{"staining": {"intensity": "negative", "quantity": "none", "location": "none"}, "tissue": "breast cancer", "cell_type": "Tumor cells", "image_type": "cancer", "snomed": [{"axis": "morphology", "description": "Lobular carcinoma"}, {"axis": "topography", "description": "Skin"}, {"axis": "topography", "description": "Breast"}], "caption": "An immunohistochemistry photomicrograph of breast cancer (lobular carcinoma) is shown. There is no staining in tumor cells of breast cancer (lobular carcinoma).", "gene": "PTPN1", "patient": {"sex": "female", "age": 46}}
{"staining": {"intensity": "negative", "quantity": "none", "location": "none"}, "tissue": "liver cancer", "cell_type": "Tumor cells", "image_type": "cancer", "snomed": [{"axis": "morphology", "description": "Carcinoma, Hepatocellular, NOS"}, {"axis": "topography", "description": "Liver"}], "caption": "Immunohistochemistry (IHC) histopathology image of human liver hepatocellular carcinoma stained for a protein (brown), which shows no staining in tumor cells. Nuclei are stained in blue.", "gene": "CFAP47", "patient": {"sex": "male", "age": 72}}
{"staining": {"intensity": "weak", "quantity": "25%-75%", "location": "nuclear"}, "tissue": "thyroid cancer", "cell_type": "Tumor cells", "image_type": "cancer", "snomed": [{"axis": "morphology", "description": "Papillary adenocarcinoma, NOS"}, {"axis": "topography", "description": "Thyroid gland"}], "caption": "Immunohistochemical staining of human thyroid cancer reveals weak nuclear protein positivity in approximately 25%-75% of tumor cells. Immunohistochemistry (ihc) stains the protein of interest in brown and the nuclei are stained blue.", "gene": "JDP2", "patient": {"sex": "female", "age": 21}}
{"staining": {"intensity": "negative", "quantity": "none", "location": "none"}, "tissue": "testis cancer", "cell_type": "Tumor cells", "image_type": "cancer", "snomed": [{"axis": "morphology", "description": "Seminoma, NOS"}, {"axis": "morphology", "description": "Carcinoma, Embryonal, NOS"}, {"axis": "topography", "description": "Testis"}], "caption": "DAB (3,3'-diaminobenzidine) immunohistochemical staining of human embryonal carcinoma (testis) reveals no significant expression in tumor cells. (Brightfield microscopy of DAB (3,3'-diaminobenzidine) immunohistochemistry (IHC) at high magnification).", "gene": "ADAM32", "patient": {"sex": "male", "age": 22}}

### What the task asks
Where the string "stained" occurs in the data, return the whole line.

### Problem solution
{"staining": {"intensity": "negative", "quantity": "none", "location": "none"}, "tissue": "liver cancer", "cell_type": "Tumor cells", "image_type": "cancer", "snomed": [{"axis": "morphology", "description": "Carcinoma, Hepatocellular, NOS"}, {"axis": "topography", "description": "Liver"}], "caption": "Immunohistochemistry (IHC) histopathology image of human liver hepatocellular carcinoma stained for a protein (brown), which shows no staining in tumor cells. Nuclei are stained in blue.", "gene": "CFAP47", "patient": {"sex": "male", "age": 72}}
{"staining": {"intensity": "weak", "quantity": "25%-75%", "location": "nuclear"}, "tissue": "thyroid cancer", "cell_type": "Tumor cells", "image_type": "cancer", "snomed": [{"axis": "morphology", "description": "Papillary adenocarcinoma, NOS"}, {"axis": "topography", "description": "Thyroid gland"}], "caption": "Immunohistochemical staining of human thyroid cancer reveals weak nuclear protein positivity in approximately 25%-75% of tumor cells. Immunohistochemistry (ihc) stains the protein of interest in brown and the nuclei are stained blue.", "gene": "JDP2", "patient": {"sex": "female", "age": 21}}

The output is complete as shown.